Last week I waxed lyrical about history’s hidden facets. Well, now it’s time to put money were my mouth is and introduce some topics that have kept me researching until the late hours of the night.
What better place to start than with a (very) brief history of crime and punishment? Just a little sidebar note; my studies have generally centered around Western societies, specifically the United Kingdom and the United States, so that’s what this post will focus on.
Definition of a Crime
What is deemed criminal is often one of the most telling ways to discover what a society (or rather the elite, law makers) values. For instance, in 19th Century United States slaves were deemed property until the Reconstruction Era, following the end the American Civil War in 1865. In 19th Century England death caused by dueling was overlooked by the courts.
Instruments of Torture
In the UK, before the 20th Century, citizens could expect to be burnt, have their hands removed, whipped, caged, branded or publicly humiliated in the stocks.

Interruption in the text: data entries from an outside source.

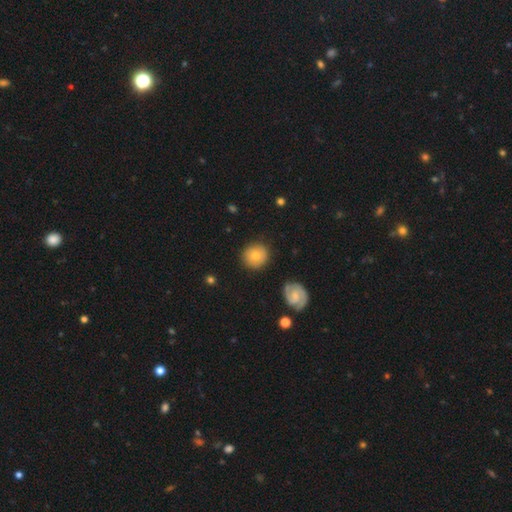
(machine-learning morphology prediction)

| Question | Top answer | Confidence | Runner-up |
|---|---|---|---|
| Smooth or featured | smooth | 64% | featured or disk (27%) |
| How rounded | round | 89% | in between (10%) |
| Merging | none | 85% | minor disturbance (10%) |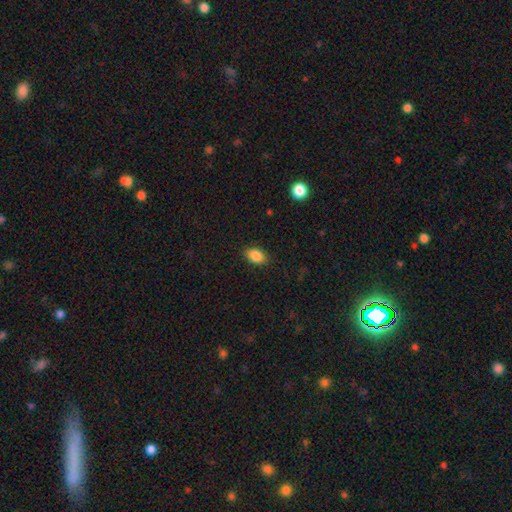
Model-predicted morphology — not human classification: This appears to be a smooth galaxy with no disk features (87%) that is in between round and cigar-shaped (83%). Merging: none (88%).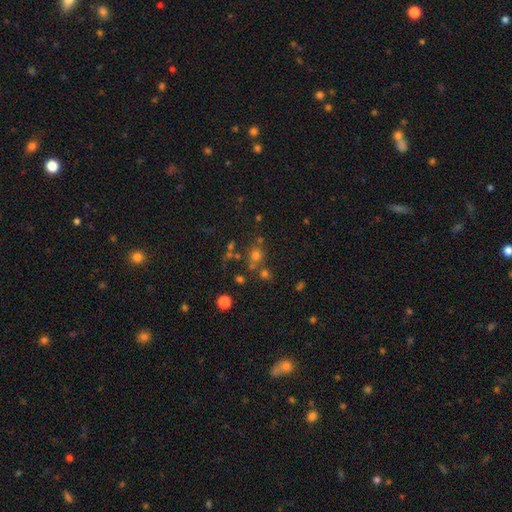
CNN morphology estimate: The model was most divided on "smooth or featured": smooth: 57%, star or artifact: 30%, featured or disk: 13%. More confident: how rounded — round (82%); merging — none (61%).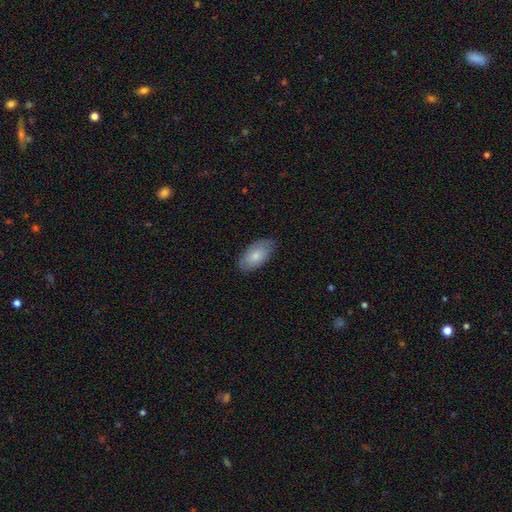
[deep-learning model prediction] Q: Smooth or featured?
A: smooth (78%); runner-up: featured or disk (16%)
Q: How rounded?
A: in between (95%); runner-up: round (3%)
Q: Merging?
A: none (81%); runner-up: minor disturbance (16%)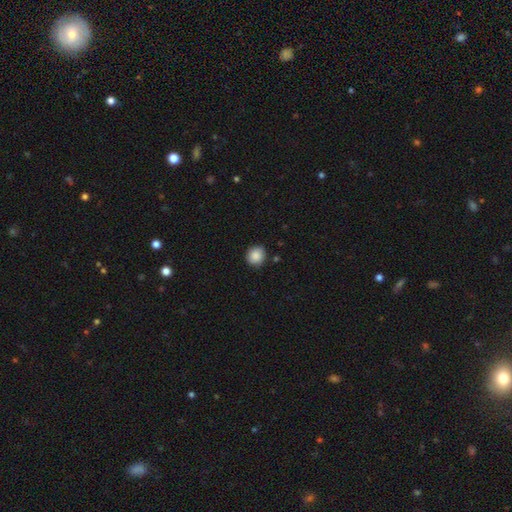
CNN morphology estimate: smooth-or-featured: smooth: 88% | star or artifact: 9% | featured or disk: 4%
  how-rounded: round: 85% | in between: 14% | cigar-shaped: 1%
  merging: none: 86% | minor disturbance: 11% | major disturbance: 2% | merger: 2%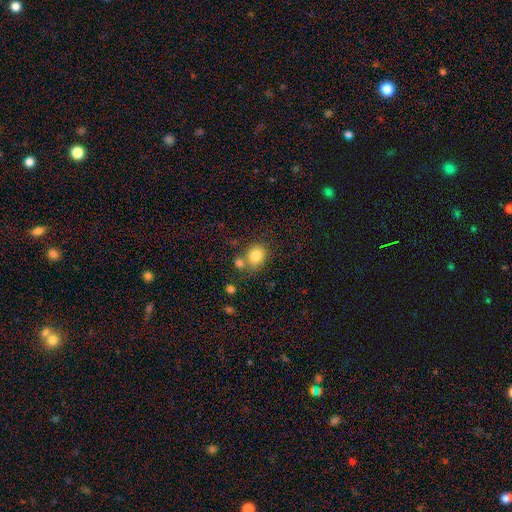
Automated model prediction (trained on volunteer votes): Smooth or featured? smooth (81%)
How rounded? round (53%)
Merging? none (65%)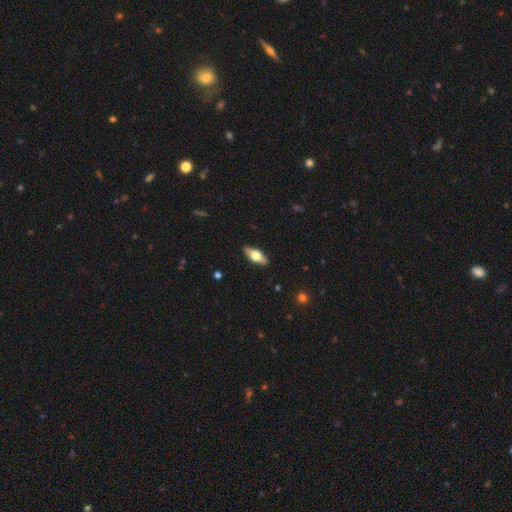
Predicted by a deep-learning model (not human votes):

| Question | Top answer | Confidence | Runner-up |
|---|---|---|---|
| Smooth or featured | smooth | 53% | featured or disk (41%) |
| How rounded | in between | 70% | cigar-shaped (27%) |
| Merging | none | 88% | minor disturbance (9%) |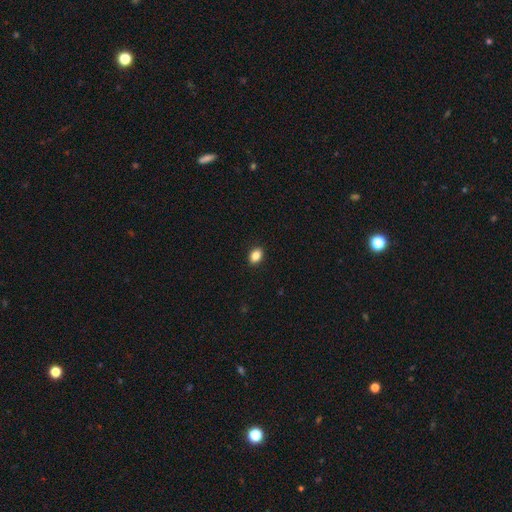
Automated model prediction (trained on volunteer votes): Smooth or featured?
  - smooth: 86% *
  - star or artifact: 9%
  - featured or disk: 5%
How rounded?
  - in between: 76% *
  - round: 23%
  - cigar-shaped: 1%
Merging?
  - none: 90% *
  - minor disturbance: 7%
  - major disturbance: 2%
  - merger: 1%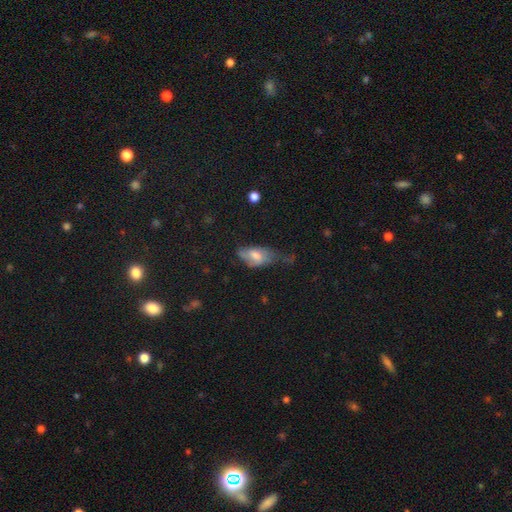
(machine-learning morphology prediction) smooth-or-featured: smooth: 58% | featured or disk: 33% | star or artifact: 9%
  how-rounded: in between: 89% | round: 6% | cigar-shaped: 5%
  merging: minor disturbance: 35% | major disturbance: 33% | none: 28% | merger: 3%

Ever heard the expression ‘hung, drawn and quartered’? It originated from a punishment that did just that; hung until near death and then cut into pieces. This brutal fate was reserved for the worst offences; crimes against the Crown.
You’re probably well aware that public hanging was common practice until the advent of the long-term prison system in 1780 (OK, you probably didn’t know that last bit), but did you know the last legal public hanging in USA took place as late as 1935? In 18th Century England, public execution was turned into a family affair; people packed a lunch and enjoyed a nice day in the sunshine and festivities.
The Prison System
As the whole point of public hangings was to discourage crimes and legitimise the power of the government, ‘The Powers That Be’ sought another way to punish people. Pioneered in Philadelphia by the Walnut Street Jail in 1870, and Jeremy Bentham’s ‘Social Hedonism’, prisons became about incarceration until offenders could be entrusted back in society. Two hundred plus years on, not much has changed. Well, that was until the 1990’s saw the
invention of the Supermax Prison and the concept of the irreformable inmate was first introduced into our society’s thinking.
Scarily enough, US statistics show us that crime rates have been trebling over the decades and prison overcrowding is a global issue.
So dear reader why do you think prison rates have been steadily spiking since the 1990s? Are some criminals irreformable or is the system itself flawed, and how comfortable are you with the Supermax Prison system of ‘warehousing’ people?